If you'd like a new language to be added to Crowdin, for you to be able to provide translations for, please open a new issue here.
Please note, translations in BookStack are provided to the "Crowdin Global Translation Memory" which helps BookStack and other projects with finding translations. If you are not happy with contributing to this then providing translations to BookStack, even manually via GitHub, is not advised.
Feel free to create issues to request new features or to report bugs & problems. Just please follow the template given when creating the issue.
Pull requests are welcome but, unless it's a small tweak, it may be best to open the pull request early or create an issue for your intended change to discuss how it will fit into the project and plan out the merge. Just because a feature request exists, or is tagged, does not mean that feature would be accepted into the core project.
Pull requests should be created from the development
branch since they will be merged back into development
once done. Please do not build from or request a merge into the release
branch as this is only for publishing releases. If you are looking to alter CSS or JavaScript content please edit the source files found in resources/
. Any CSS or JS files within public
are built from these source files and therefore should not be edited directly.
The project's code of conduct can be found here.
Security information for administering a BookStack instance can be found on the documentation site here.
If you'd like to be notified of new potential security concerns you can sign-up to the BookStack security mailing list.
If you would like to report a security concern, details of doing so can be found here.
We want BookStack to remain accessible to as many people as possible. We aim for at least WCAG 2.1 Level A standards where possible although we do not strictly test this upon each release. If you come across any accessibility issues please feel free to open an issue.
The website which contains the project docs & blog can be found in the BookStackApp/website repo.
The BookStack source is provided under the MIT License.
The libraries used by, and included with, BookStack are provided under their own licenses and copyright. The licenses for many of our core dependencies can be found in the attribution list below but this is not an exhaustive list of all projects used within BookStack.
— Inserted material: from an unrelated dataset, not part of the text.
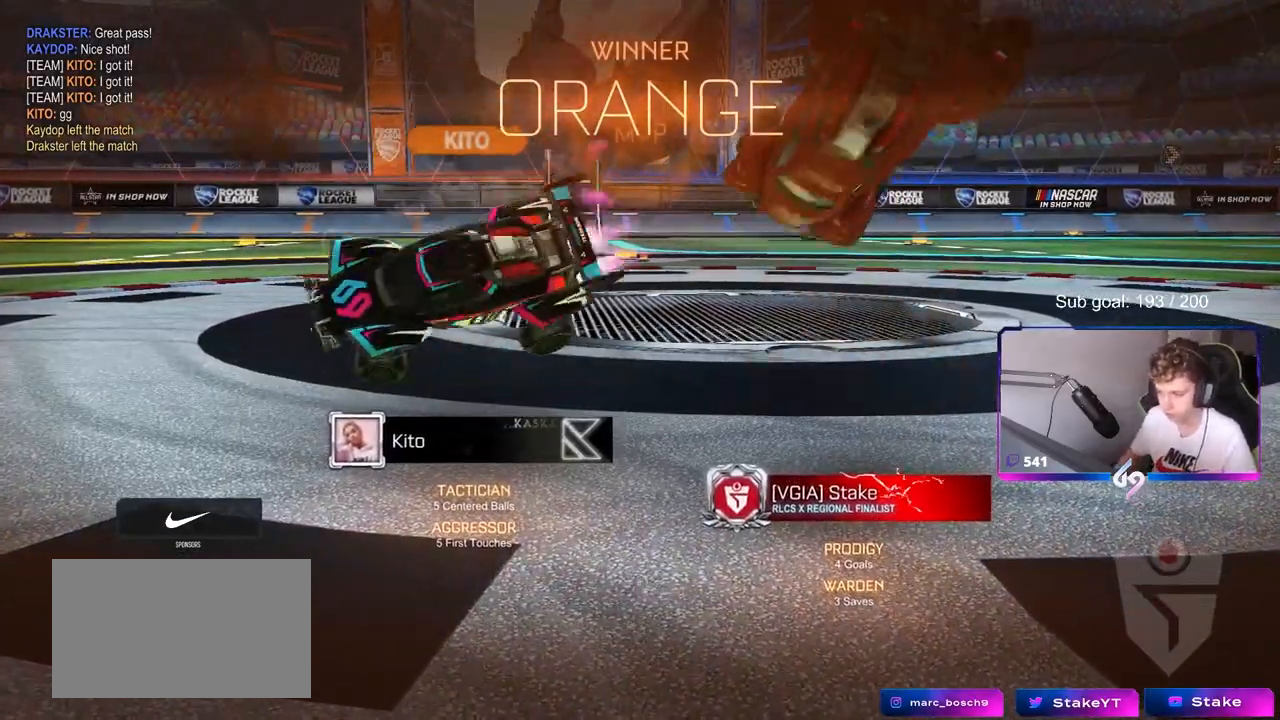
{"keys": ["d", "shift", "w"], "mouse": ["left"], "mouse_move": "still", "events": [[33, "s", "down"], [83, "mouse_right", "down"], [217, "mouse_right", "up"], [317, "s", "up"], [400, "d", "down"], [450, "mouse_left", "down"], [450, "w", "down"]]}
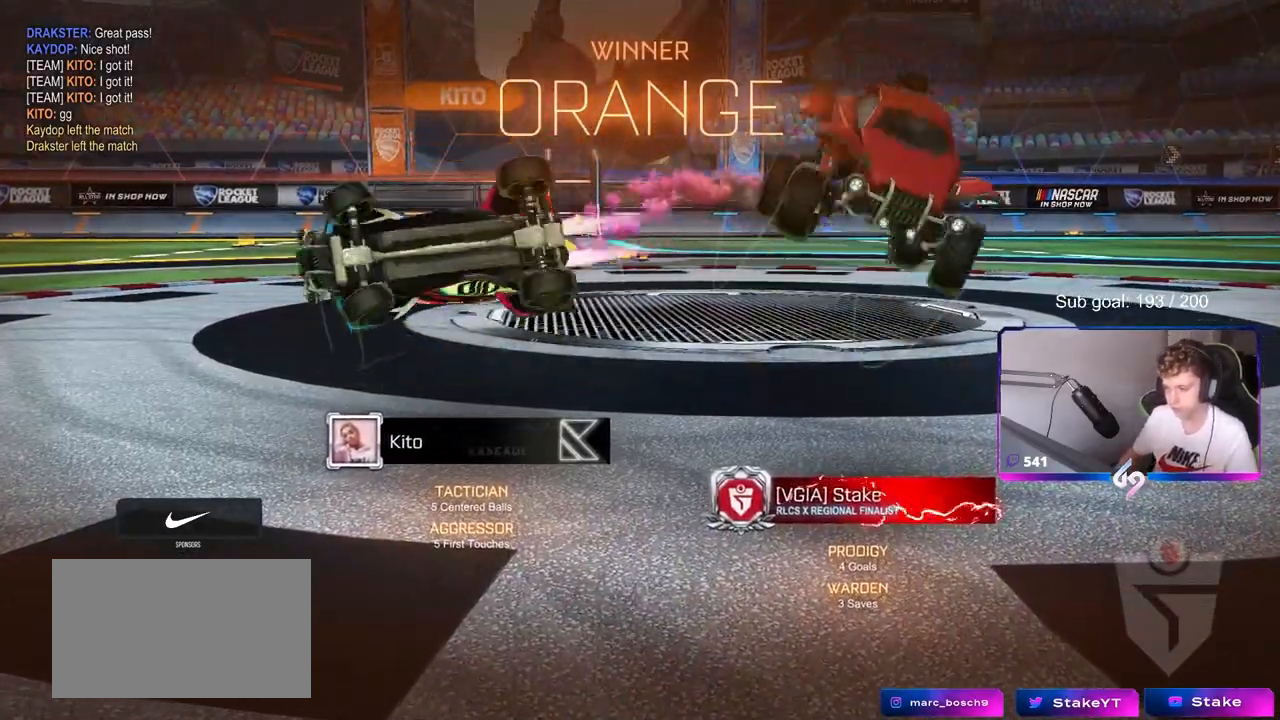
{"keys": ["d", "shift"], "mouse": ["left"], "mouse_move": "still", "events": [[183, "shift", "up"], [317, "shift", "down"], [367, "w", "up"]]}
The great people that have worked to build and improve BookStack can be seen here. The wonderful people that have provided translations, either through GitHub or via Crowdin can be seen here.
Below are the great open-source projects used to help build BookStack. Note: This is not an exhaustive list of all libraries and projects that would be used in an active BookStack instance.
- Laravel - MIT
- TinyMCE - MIT
- CodeMirror - MIT
- Sortable - MIT
- Google Material Icons - Apache-2.0
- markdown-it and markdown-it-task-lists - MIT and ISC
- Dompdf - LGPL v2.1
- KnpLabs/snappy - MIT
- WKHTMLtoPDF - LGPL v3.0
- diagrams.net - Embedded Version Terms / Source Project - Apache-2.0
- OneLogin's SAML PHP Toolkit - MIT
- League/CommonMark - BSD-3-Clause
- League/Flysystem - MIT
- League/html-to-markdown - MIT
- League/oauth2-client - MIT
- pragmarx/google2fa - MIT
- Bacon/BaconQrCode - BSD-2-Clause
- phpseclib - MIT
- Clockwork - MIT
- PHPStan & Larastan - MIT and MIT
- PHP_CodeSniffer - BSD 3-Clause
- JakeArchibald/IDB-Keyval - Apache-2.0
For a detailed breakdown of the JavaScript & PHP projects imported & used via NPM & composer package managers, along with their licenses, please see the dev/licensing/js-library-licenses.txt and dev/licensing/php-library-licenses.txt files.